▸ **Text to read**
————————
Generating XMAD{.X,.CC} by PTX

jowlo · February 11, 2019, 9:51am

Hi everyone!

I am optimizing an application that is almost completely relying on multi-precision integer arithmetic. The main target of the optimization is a Tesla P100. Due to the lack of native 32-bit multiply-and-add instructions, i am trying to speed up the routines with the help of 16-bit XMAD, as explained in the forum (https://devtalk.nvidia.com/default/topic/1017754/long-integer-multiplication-mul-wide-u64-and-mul-wide-u128/) and also in the paper by Emmert et al. (https://ieeexplore.ieee.org/abstract/document/7563271).

To make ptxas generate XMAD instructions, i am using their template, e.g.

#define xmadhh_c_cc(r, a, b, c)                                    \
	asm volatile ("{ 					   \n\t"  \
		".reg .u16		%alo, %ahi, %blo, %bhi;    \n\t"  \
		".reg .u32		%t;                        \n\t"  \
		"mov.b32		{%alo, %ahi}, %1;	   \n\t"  \
		"mov.b32		{%blo, %bhi}, %2;	   \n\t"  \
		"mul.wide.u16		%t, %ahi, %bhi;		   \n\t"  \
		"addc.cc.u32		%0, %3, %t;		   \n\t"  \
	"}"	: "=r"(r) : "r" (a), "r" (b), "r" (c));

However, if i look into the generated SASS code for my platform, i see that for each variant (low/low, high/high, high/low, with and without carry) there is one XMAD and one IADD instruction generated. I never see any XMAD.X or XMAD.CC in the SASS code.

Can anyone with more insight into the compile-steps help me on this one?

Any help is much appreciated!
————————
▸ **Written instruction**
Copy everything in the XMAD forum post from "I am optimizing" down to "et al. (https://ieeexplore.ieee.org/abstract/document/7563271).", updating it so that "Tesla V100" stands in place of "Tesla P100".
————————
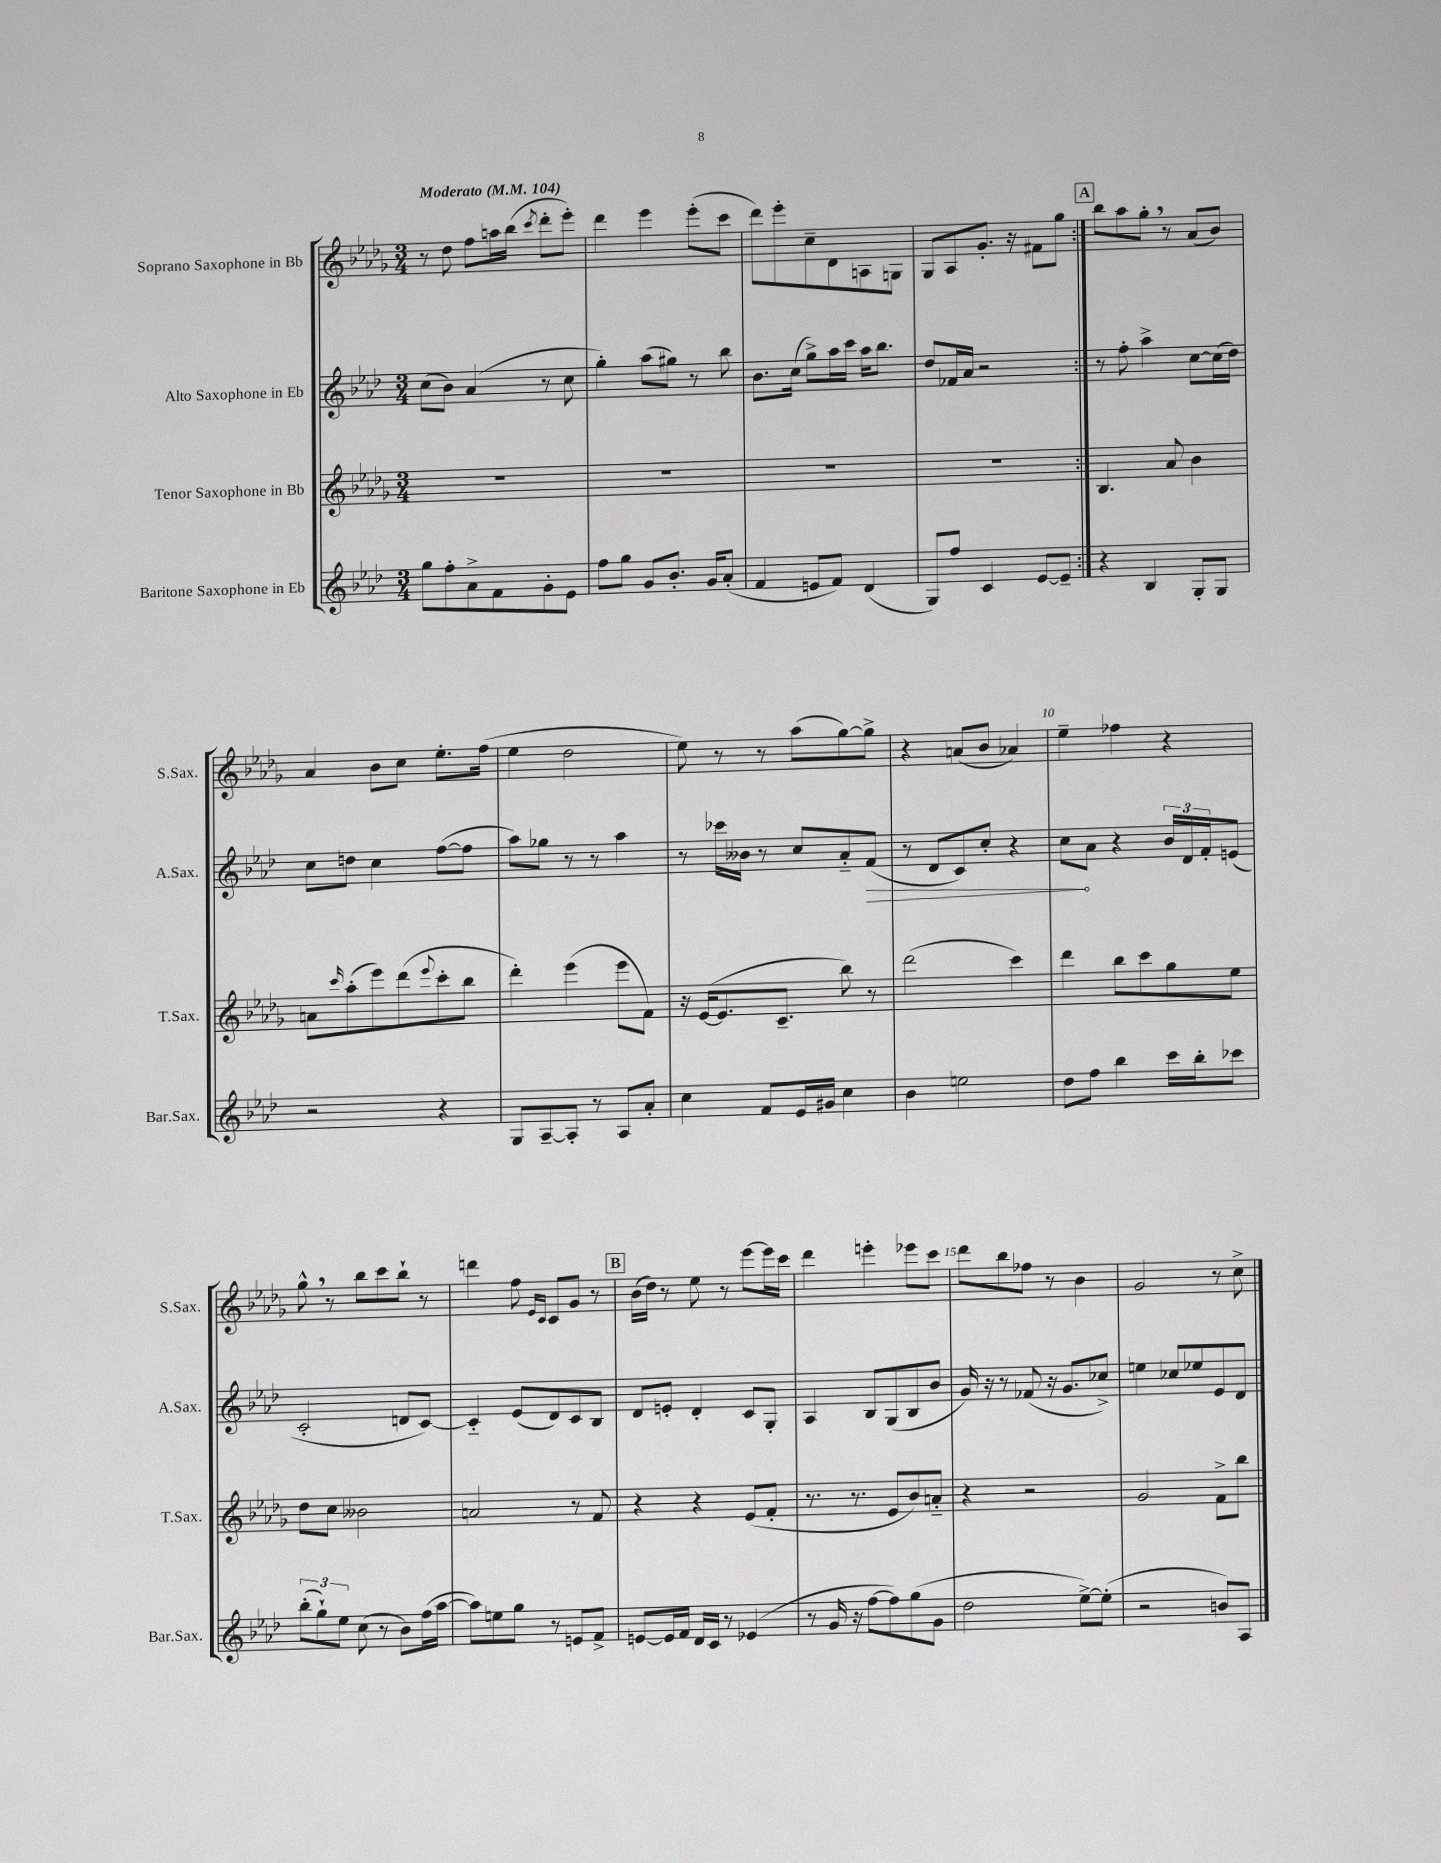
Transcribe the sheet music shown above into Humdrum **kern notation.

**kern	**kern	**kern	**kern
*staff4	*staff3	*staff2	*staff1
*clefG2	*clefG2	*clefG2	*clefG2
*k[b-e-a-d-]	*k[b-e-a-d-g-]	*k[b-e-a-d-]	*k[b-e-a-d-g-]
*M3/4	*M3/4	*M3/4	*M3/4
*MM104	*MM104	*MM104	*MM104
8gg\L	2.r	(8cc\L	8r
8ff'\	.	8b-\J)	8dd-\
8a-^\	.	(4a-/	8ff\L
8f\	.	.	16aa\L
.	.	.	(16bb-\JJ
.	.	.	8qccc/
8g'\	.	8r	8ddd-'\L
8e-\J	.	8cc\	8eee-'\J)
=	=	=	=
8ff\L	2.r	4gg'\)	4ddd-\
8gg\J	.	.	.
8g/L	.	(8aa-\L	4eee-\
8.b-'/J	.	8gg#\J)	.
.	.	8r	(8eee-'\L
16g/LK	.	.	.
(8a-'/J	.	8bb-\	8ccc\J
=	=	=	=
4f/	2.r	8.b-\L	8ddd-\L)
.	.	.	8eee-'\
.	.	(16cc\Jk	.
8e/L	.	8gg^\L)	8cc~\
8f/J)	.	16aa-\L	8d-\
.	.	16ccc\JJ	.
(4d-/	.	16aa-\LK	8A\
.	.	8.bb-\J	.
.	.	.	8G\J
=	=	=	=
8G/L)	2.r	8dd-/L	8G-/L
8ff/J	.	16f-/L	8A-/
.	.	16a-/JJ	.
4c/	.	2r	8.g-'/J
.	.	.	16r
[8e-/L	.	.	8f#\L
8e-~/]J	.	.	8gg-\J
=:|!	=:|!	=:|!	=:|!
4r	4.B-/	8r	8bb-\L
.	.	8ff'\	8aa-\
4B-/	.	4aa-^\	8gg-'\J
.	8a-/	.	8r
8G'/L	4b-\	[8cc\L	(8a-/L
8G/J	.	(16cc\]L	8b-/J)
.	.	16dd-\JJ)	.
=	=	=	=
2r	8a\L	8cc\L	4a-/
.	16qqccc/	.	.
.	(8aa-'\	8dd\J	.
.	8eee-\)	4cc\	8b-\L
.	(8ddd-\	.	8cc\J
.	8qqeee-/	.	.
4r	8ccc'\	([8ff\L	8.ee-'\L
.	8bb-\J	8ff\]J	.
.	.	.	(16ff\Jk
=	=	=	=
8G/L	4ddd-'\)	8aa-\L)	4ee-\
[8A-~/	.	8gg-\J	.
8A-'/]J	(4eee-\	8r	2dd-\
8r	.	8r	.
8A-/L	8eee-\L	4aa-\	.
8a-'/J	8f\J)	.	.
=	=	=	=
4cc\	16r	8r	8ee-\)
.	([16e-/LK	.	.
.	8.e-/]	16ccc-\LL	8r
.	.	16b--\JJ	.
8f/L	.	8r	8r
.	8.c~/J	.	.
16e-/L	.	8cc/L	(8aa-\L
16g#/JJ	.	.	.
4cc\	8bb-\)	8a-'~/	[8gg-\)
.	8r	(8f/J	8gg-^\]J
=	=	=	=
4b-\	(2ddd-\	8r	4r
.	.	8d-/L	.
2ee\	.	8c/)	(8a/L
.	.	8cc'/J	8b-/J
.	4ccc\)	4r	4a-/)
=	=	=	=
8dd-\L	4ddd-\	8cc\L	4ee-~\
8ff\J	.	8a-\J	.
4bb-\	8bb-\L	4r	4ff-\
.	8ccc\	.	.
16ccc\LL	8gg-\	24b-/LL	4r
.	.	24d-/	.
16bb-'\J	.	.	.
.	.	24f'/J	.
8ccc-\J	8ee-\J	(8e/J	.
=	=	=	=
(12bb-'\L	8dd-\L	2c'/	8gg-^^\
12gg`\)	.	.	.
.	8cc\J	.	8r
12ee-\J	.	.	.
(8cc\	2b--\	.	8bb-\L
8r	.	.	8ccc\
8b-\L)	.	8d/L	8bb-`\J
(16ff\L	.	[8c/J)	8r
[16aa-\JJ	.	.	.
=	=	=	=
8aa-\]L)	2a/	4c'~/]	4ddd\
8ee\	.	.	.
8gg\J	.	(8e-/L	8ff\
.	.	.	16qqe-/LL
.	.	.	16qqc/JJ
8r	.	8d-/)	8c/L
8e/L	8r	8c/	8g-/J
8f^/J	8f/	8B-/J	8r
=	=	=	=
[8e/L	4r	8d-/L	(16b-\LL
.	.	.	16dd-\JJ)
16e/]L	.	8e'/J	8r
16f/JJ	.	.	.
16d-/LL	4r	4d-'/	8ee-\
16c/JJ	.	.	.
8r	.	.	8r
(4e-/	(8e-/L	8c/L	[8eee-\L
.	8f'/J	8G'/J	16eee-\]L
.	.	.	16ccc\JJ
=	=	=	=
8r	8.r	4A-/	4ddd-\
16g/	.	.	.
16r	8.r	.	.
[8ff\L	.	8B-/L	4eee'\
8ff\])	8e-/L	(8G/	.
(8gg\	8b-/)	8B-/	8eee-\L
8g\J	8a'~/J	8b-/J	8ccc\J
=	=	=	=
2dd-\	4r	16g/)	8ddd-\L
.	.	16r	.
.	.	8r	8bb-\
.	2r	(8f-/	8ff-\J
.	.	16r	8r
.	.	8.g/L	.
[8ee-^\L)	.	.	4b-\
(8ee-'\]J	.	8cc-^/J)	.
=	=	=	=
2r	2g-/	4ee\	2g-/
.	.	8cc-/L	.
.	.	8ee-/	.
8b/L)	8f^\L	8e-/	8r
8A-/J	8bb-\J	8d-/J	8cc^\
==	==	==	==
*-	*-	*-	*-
————————
▸ **Exercise solution**
I am optimizing an application that is almost completely relying on multi-precision integer arithmetic. The main target of the optimization is a Tesla V100. Due to the lack of native 32-bit multiply-and-add instructions, i am trying to speed up the routines with the help of 16-bit XMAD, as explained in the forum (https://devtalk.nvidia.com/default/topic/1017754/long-integer-multiplication-mul-wide-u64-and-mul-wide-u128/) and also in the paper by Emmert et al. (https://ieeexplore.ieee.org/abstract/document/7563271).